Component system
We use components to avoid having to copypaste code, while also not running into inheritance issues that class systems have.
(classes are still used, but mainly to have pre-configured classes already containing components that are correctly linked to each other)
skills_component
Skills component adds the ability to cast skills to it's parent entity.
Interfaces:
cast_skill(id, target)
casts the specified skill, optionally on a given target. target can be a reference or location (? figure out if thats good, maybe look up in the skill db whether the skill is entity-target or ground target?)
get_stats()
if the skill can be affected by stats, the skill component checks if the parent has a stats component, if so it reads the relevant stats and applies them to the skill.

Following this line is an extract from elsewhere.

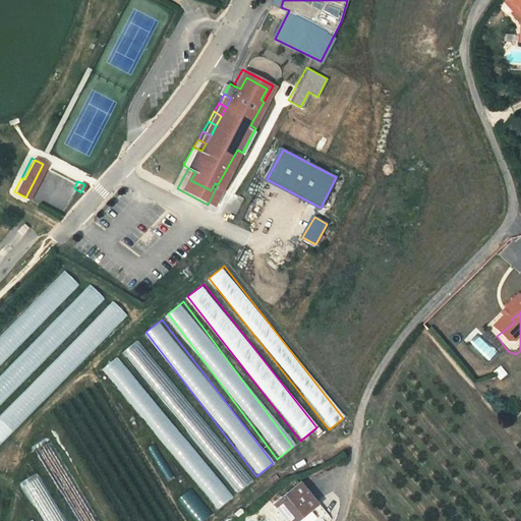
[(123,351),(212,464),(228,452),(140,339),(123,351)]
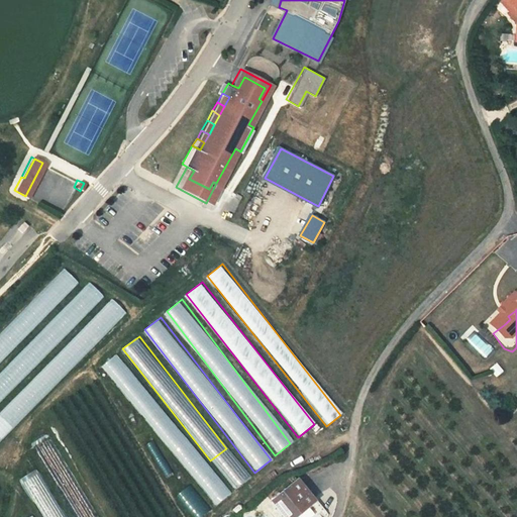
[(101,365),(214,506),(230,494),(117,352),(101,365)]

spawn_skill_scene(data, target)
once ready, the skills component instantiates the necessary scenes for the skill, and places them at the given target.

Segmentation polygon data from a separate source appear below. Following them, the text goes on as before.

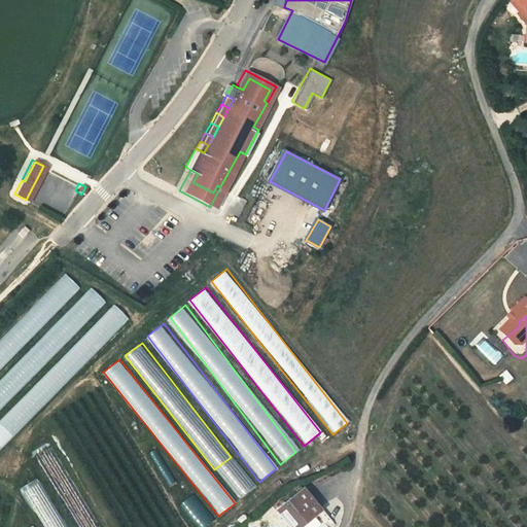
[(81,505),(51,446),(35,454),(65,514),(81,505)]
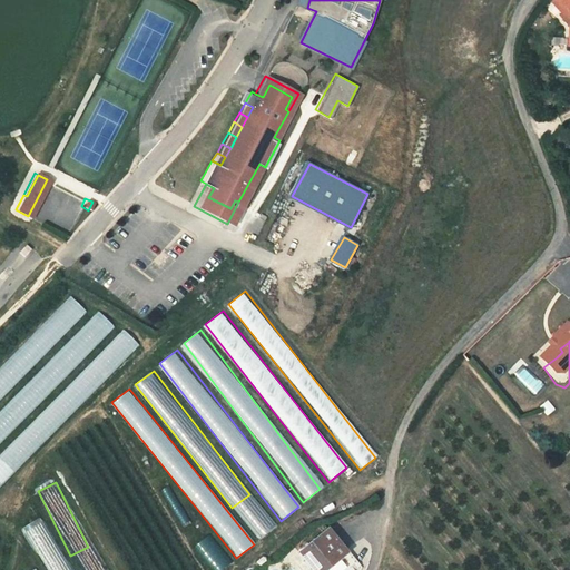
[(70,569),(41,517),(22,528),(42,564),(53,558),(59,569),(70,569)]
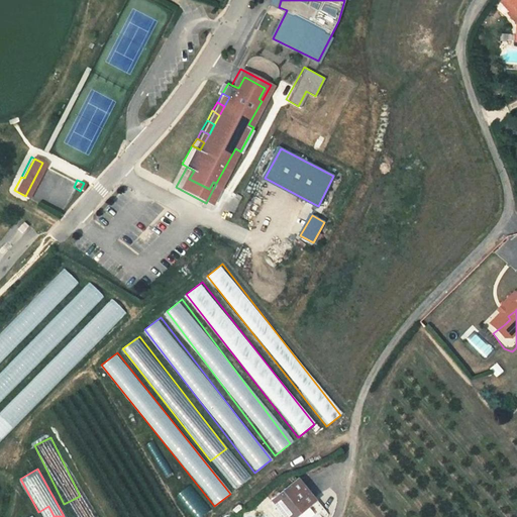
[(233,487),(251,479),(247,471),(235,476),(233,470),(227,473),(233,487)]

Neccessary initialisation:
skills_db:
the component needs a skill db to know what skills there are and which scenes to spawn for each.
skills_scenes:
we need to have pre-made scenes available for each skill. These can either be just a script, for example some buff that just modifies stats, or whole 3d scenes with animations, particles, collision boxes etc.
connecting signals:
to keep flexibility, we should implement the interfaces with signals - so skills_component needs to listen to it's parent's cast_skill signal. This also allows things like a mana component to listen to them, and we don't need to call 5 different components each skill cast. (cooldown should probably be handled by UI?)
player_skills_unlocked:
we need to get a list of skills that are available to the player, otherwise we'd be able to cast whatever.
Specifically excluded:
skills_UI:
we exclude the UI parts - mobs can cast skills but don't need this. The UI can also read data from the skills_db.
The UI will additionally only display skills the player has unlocked, so we do NOT need to check this within this component.